Look at the Boston bus drivers’ union, Local 8751, look at ILWU Local 10 in Oakland, and look at the UE. They are among the only unions in the country that fight racism, that fight for immigrants, that fight for Mumia. We have to multiply and spread that everywhere.
Speaking to immigrants
And we can bring Marxism to the immigration struggle. The detention centers for immigrants are profit centers, too. They are owned by private corporations, the Correction Corporation of America and others.
Before CCA signs a contract with the government, it is guaranteed to be paid for 100 beds, or 200 beds or 300 beds that will be filled. So ICE herds immigrants into the detention centers to guarantee that the beds will be filled and the capitalists get their profits. It’s part of the same capitalist system that exploits and superexploits immigrants by keeping them in fear of deportation.
So we have a lot to say about Marxism to the immigrant movement, for which we fight so hard, as well as the struggle against mass incarceration. And also to the women’s movement about patriarchal capitalism, its origins in property, in inheritance, exploitation, and many other things exposed by Friedrich Engels in his book “Origins of the Family, Private Property and the State,” which showed what led to the destruction of the status of women in society.

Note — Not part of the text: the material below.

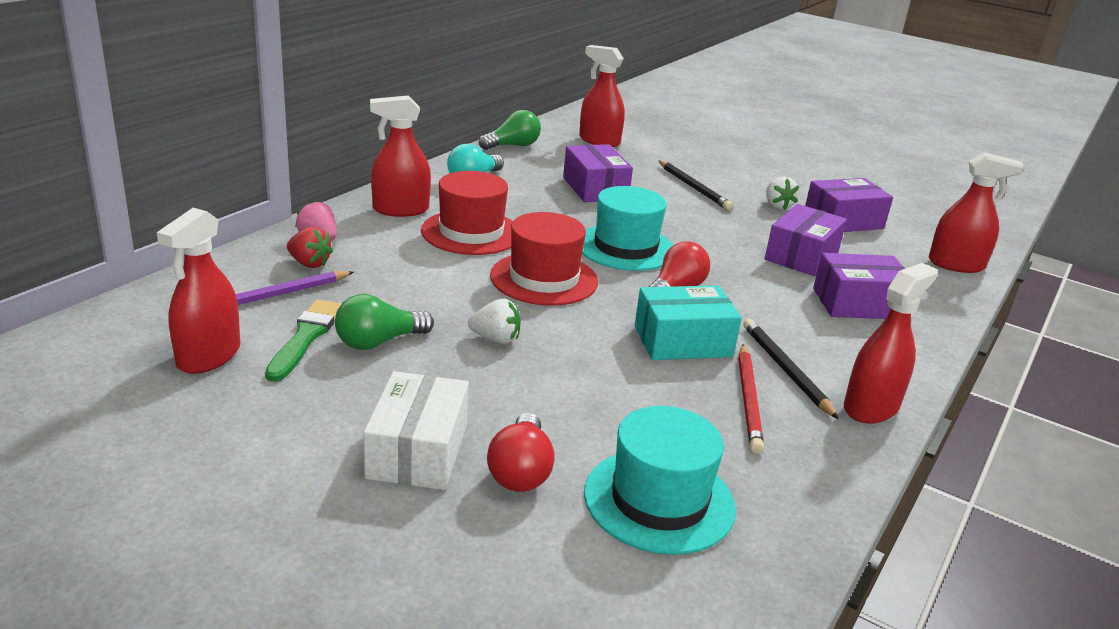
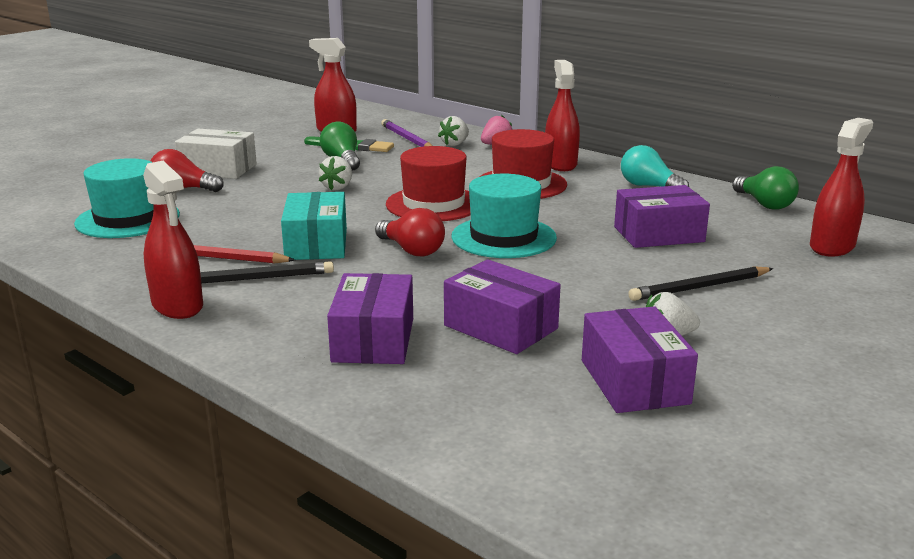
camera: 100 degrees right, 5 degrees down
red strawberry [287,227,333,268] -> white strawberry [438,116,469,146]
red spray bottle [929,152,1024,273] -> none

Of course we must talk to the LGBTQ movement, which is also in struggle against patriarchal capitalism. And we must speak to the anti-war movement and explain that this is an imperialist system. It is not just a matter of a war here and another war there. Since the collapse of the Soviet Union, the imperialists have been trying to get back all the territory they lost in the 20th century. That is what all the interventions are about.
The imperialists want to get back Russia, Iraq, Syria, Libya, north Korea, as well as territory in Africa and in Latin America. War is endemic to monopoly capitalism. We must fight not just war, but the system of monopoly capitalism and destroy it in order to get peace on earth.
Sanders and socialism
Finally, a word about Sanders and socialism. Larry said yesterday that Sanders, bad as he is, also offers us an opportunity. Sanders has made, not socialism itself, but the word socialism, discussable. It is now a legitimate word that can be brought up because of the bourgeois election campaign. But guess who is the last one on earth who wants to publically discuss socialism? Bernie Sanders! When he is asked about it, he starts mumbling about Denmark or Sweden or Scandinavia and national health care, less inequality, and then goes on to the next question as fast as he can.

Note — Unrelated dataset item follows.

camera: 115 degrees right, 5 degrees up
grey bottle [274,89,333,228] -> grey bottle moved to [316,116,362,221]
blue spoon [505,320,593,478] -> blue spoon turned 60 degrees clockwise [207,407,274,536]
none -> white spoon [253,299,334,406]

He doesn’t want to talk about it. But we do! And we can talk about it every place and everywhere. And we can explain to the people that socialism is not just about erasing extreme inequality under capitalism.
Of course we want to get rid of inequality — class inequality, national inequality, and sexual and gender inequality. These things are built into capitalism.

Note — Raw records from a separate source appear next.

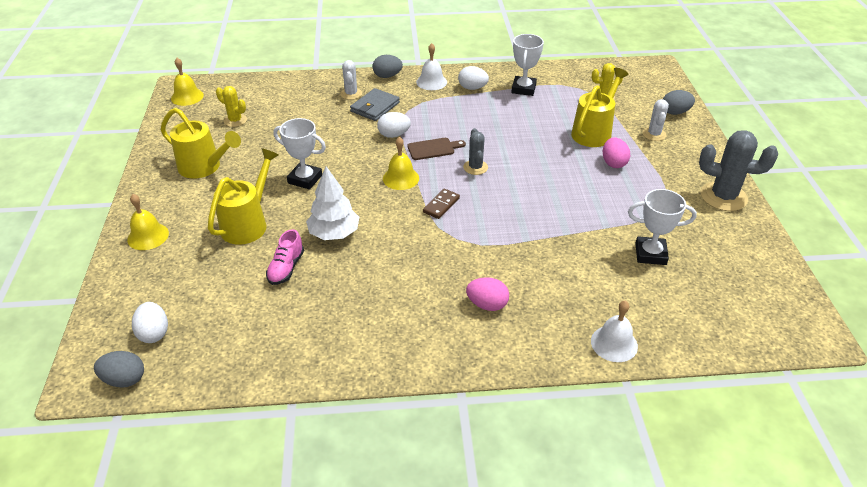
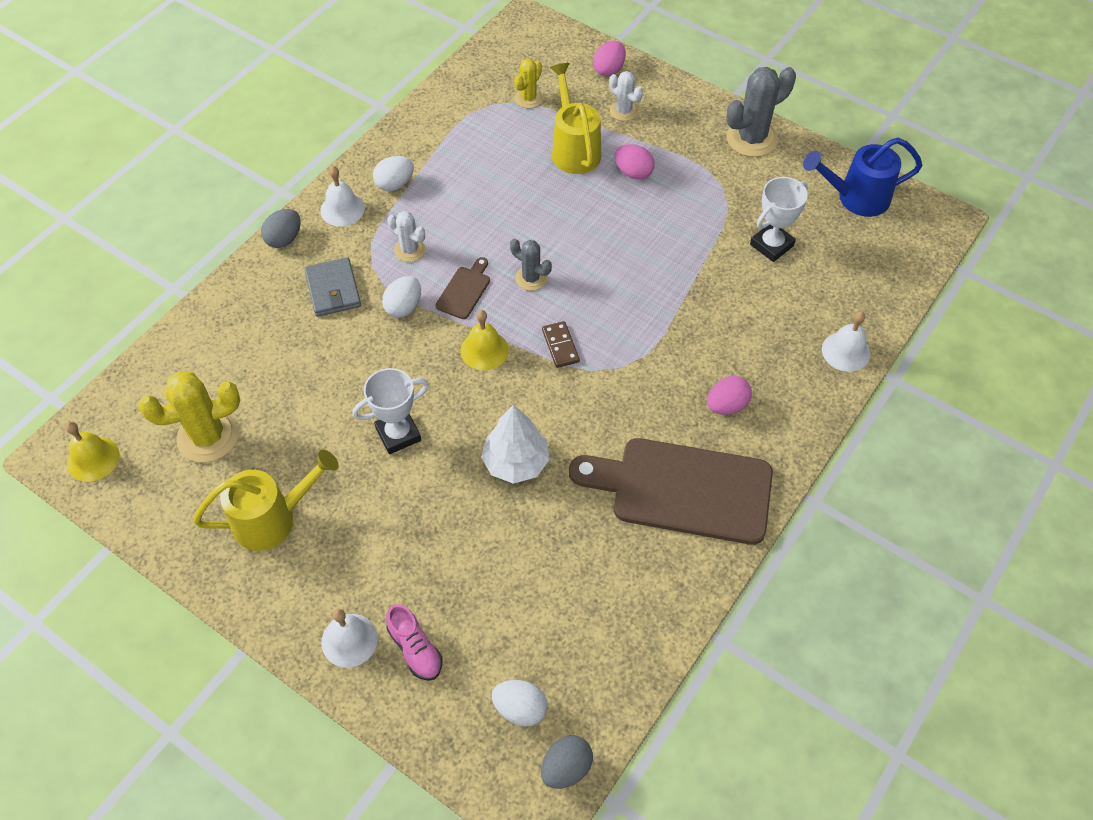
camera: 50 degrees left, 15 degrees up
yellow bell [127,194,169,250] -> white bell [321,609,378,668]
yellow watering can [208,148,278,245] -> none
yellow cactus [216,86,247,127] -> yellow cactus [138,372,240,463], size x1.76
pink shoe [266,229,304,285] -> pink shoe moved to [386,604,442,681]
white cactus [340,60,362,100] -> white cactus moved to [387,211,425,262]
white trophy [511,34,544,96] -> none
grey egg [663,90,695,115] -> pink egg [593,41,626,76]
none -> brown cutting board [569,438,773,545]
none -> blue watering can [803,138,922,217]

We want to turn things upside down. We want the bosses to be expropriated and for them to be on the bottom and the workers and the oppressed be on top! That’s the essence of socialism. And we don’t want any hemming and hawing about it. This can be understood by class-conscious workers, everywhere, easily!
Build a workers’ world! Build the election campaign! Down with capitalism, imperialism and racism! Fight for socialism!